### [Work to do]
Copy the lines in the listing below word for word, keeping every character as it stands.

A run of records:
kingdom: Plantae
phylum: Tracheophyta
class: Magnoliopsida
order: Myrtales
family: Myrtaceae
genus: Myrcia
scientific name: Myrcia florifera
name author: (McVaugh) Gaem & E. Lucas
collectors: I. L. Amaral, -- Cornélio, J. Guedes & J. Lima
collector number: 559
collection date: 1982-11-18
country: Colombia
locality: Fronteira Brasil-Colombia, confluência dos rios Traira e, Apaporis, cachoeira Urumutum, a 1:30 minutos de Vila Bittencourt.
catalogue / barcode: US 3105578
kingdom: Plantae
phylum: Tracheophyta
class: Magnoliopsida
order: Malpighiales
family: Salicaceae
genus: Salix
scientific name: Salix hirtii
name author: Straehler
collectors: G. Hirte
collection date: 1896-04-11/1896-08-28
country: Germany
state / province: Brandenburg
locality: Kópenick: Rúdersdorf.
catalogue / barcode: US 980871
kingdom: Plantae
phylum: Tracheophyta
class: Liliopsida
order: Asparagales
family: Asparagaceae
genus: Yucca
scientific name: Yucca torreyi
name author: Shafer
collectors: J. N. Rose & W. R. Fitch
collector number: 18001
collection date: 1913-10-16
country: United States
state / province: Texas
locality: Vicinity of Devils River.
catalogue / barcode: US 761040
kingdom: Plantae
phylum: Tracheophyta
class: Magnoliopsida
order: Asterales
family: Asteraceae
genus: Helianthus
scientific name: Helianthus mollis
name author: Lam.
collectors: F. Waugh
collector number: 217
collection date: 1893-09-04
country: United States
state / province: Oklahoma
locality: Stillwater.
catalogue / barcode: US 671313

### [Written response]
kingdom: Plantae
phylum: Tracheophyta
class: Magnoliopsida
order: Myrtales
family: Myrtaceae
genus: Myrcia
scientific name: Myrcia florifera
name author: (McVaugh) Gaem & E. Lucas
collectors: I. L. Amaral, -- Cornélio, J. Guedes & J. Lima
collector number: 559
collection date: 1982-11-18
country: Colombia
locality: Fronteira Brasil-Colombia, confluência dos rios Traira e, Apaporis, cachoeira Urumutum, a 1:30 minutos de Vila Bittencourt.
catalogue / barcode: US 3105578
kingdom: Plantae
phylum: Tracheophyta
class: Magnoliopsida
order: Malpighiales
family: Salicaceae
genus: Salix
scientific name: Salix hirtii
name author: Straehler
collectors: G. Hirte
collection date: 1896-04-11/1896-08-28
country: Germany
state / province: Brandenburg
locality: Kópenick: Rúdersdorf.
catalogue / barcode: US 980871
kingdom: Plantae
phylum: Tracheophyta
class: Liliopsida
order: Asparagales
family: Asparagaceae
genus: Yucca
scientific name: Yucca torreyi
name author: Shafer
collectors: J. N. Rose & W. R. Fitch
collector number: 18001
collection date: 1913-10-16
country: United States
state / province: Texas
locality: Vicinity of Devils River.
catalogue / barcode: US 761040
kingdom: Plantae
phylum: Tracheophyta
class: Magnoliopsida
order: Asterales
family: Asteraceae
genus: Helianthus
scientific name: Helianthus mollis
name author: Lam.
collectors: F. Waugh
collector number: 217
collection date: 1893-09-04
country: United States
state / province: Oklahoma
locality: Stillwater.
catalogue / barcode: US 671313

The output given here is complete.